Create a purse-string suture with 4.0 monofilament on the left atrium to secure the left ventricular vent cannula. Insert the cannula into the left ventricle through the left atrium to allow de-airing during ESHP. Reduce the pump flow to 1, 000 milliliters per minute and remove the shunt between the aortic and venous lines before positioning the heart.

Place the heart upside down with posterior ventricular walls in front of the operator. De-air the ascending aorta and connect the aortic cannula to the aortic line. Perform a gentle cardiac massage until the heart is warmed up.

Deliver a 30 joules shock in case of ventricular fibrillation to obtain a sinus rhythm. Close the inferior vena cava with a 4.0 monofilament running suture. At this point, all the deoxygenated blood flowing from the coronary sinus goes into the right atrium and is ejected through the pulmonary artery since the right ventricle is beating.

De-air and connect the pulmonary cannula to the venous line. Place an epicardial pacing lead on the posterior wall of the right ventricle. Connect this lead to an external pacemaker and pace the heart at 80 beats per minute.

Once connected on the perfusion module, the isolated heart thus receives a warm 34 degrees Celsius oxygenated and nutrient-enriched perfusion. All consecutive heart transplantations performed in our institution between January 2020 and July 2023 were reviewed. Three groups were compared considering the approach for organ preservation:ice-cold storage, normothermic ex situ heart perfusion, and uniform cooling preservation using the uniform cooling preservation.

Primary graft dysfunction was defined by either left ventricular ejection fraction less than 30%and/or need for mechanical circulatory support within 24 hours after transplant, and/or need for urgent re-transplant during the hospital stay. Mean recipient age was 45.1 years without any difference between groups. Similarly, the indication for transplant and mean time on the waiting list was not statistically different between groups.

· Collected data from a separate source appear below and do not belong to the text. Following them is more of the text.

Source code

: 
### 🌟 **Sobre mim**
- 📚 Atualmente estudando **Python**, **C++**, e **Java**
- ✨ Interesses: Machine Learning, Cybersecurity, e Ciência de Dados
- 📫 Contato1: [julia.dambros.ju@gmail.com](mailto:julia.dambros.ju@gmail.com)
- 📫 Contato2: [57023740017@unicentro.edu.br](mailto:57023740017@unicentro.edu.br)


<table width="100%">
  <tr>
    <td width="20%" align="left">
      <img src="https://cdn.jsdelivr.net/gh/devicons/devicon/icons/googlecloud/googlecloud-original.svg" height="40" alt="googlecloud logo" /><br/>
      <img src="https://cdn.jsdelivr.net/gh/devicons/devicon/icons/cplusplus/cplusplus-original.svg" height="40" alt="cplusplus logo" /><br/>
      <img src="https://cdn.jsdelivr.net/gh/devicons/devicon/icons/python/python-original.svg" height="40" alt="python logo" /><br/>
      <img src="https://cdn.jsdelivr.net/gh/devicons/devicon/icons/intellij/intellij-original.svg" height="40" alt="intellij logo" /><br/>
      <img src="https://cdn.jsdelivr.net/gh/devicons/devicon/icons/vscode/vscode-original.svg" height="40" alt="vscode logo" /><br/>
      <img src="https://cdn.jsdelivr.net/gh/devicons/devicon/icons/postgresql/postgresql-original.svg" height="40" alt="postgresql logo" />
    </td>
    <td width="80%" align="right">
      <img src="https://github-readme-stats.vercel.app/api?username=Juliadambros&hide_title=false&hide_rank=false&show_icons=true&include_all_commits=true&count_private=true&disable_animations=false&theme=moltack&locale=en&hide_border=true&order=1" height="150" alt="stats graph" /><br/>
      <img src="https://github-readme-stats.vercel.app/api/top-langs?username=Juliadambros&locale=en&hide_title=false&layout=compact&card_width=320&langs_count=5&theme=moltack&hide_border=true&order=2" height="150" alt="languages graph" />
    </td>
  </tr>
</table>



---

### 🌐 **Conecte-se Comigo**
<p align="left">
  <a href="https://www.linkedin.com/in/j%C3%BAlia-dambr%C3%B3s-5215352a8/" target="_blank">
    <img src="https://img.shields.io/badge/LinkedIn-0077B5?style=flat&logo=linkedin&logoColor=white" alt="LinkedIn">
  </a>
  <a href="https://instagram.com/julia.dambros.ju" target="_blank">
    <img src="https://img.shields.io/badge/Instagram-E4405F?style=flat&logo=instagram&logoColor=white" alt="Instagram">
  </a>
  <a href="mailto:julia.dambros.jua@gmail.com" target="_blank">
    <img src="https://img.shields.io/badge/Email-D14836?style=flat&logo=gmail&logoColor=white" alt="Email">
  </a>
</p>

45%of patients were referred for transplant under mechanical circulatory support. Nine transplantations were combined with either Kidney 4 or Liver 5 transplant. Mean donor age was 42.7 years without difference between groups.

The median ischemic time for the donor heart was 195 minutes in ICS group, 113 minutes in ESHP group, and 247 minutes in UCP group. Postoperative high sensitivity cardiac troponin T was significantly lower in uniform cooling preservation group compared to ice-cold storage and ex situ heart perfusion groups. The rate of severe PGD was 27%in ICS group, 43%in ESHP group, and 14%in UCP group.

The need for temporary ECMO after transplant was observed in 42%of cases in ICS group, 71%in ESHP group, and 14%in UCP group. Median length of stay in intensive care unit was significantly lower in UCP group. Six-month survival rate was not different between groups.

Uniform cooling preservation and ex situ heart perfusion have opened a new era in heart transplantation. These approaches ensure optimized preservation of the donor heart to prevent several primary graft dysfunction. This is a major improvement in the current setting of donors with extended criteria and more challenging recipients refer to heart transplantation.

By minimizing cold-induced myocardial damages and ischemia-reperfusion injuries, this technology are already associated with improved clinical outcomes. The future of organ preservation will undoubtedly involve a multimodal strategy including these technologies.